### What to produce
Down to the last line, restate the material below exactly.

### Supplied data

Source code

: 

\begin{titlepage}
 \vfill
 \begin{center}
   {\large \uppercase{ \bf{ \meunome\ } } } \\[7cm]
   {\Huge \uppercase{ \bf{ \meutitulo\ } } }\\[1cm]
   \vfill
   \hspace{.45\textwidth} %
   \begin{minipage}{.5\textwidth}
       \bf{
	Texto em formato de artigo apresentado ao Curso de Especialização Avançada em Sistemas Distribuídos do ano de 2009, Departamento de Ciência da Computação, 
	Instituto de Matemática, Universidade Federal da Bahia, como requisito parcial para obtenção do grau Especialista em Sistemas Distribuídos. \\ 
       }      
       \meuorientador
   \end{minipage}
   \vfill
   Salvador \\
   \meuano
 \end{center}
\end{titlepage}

### Answer to this exercise
Source code

: 

\begin{titlepage}
 \vfill
 \begin{center}
   {\large \uppercase{ \bf{ \meunome\ } } } \\[7cm]
   {\Huge \uppercase{ \bf{ \meutitulo\ } } }\\[1cm]
   \vfill
   \hspace{.45\textwidth} %
   \begin{minipage}{.5\textwidth}
       \bf{
	Texto em formato de artigo apresentado ao Curso de Especialização Avançada em Sistemas Distribuídos do ano de 2009, Departamento de Ciência da Computação, 
	Instituto de Matemática, Universidade Federal da Bahia, como requisito parcial para obtenção do grau Especialista em Sistemas Distribuídos. \\ 
       }      
       \meuorientador
   \end{minipage}
   \vfill
   Salvador \\
   \meuano
 \end{center}
\end{titlepage}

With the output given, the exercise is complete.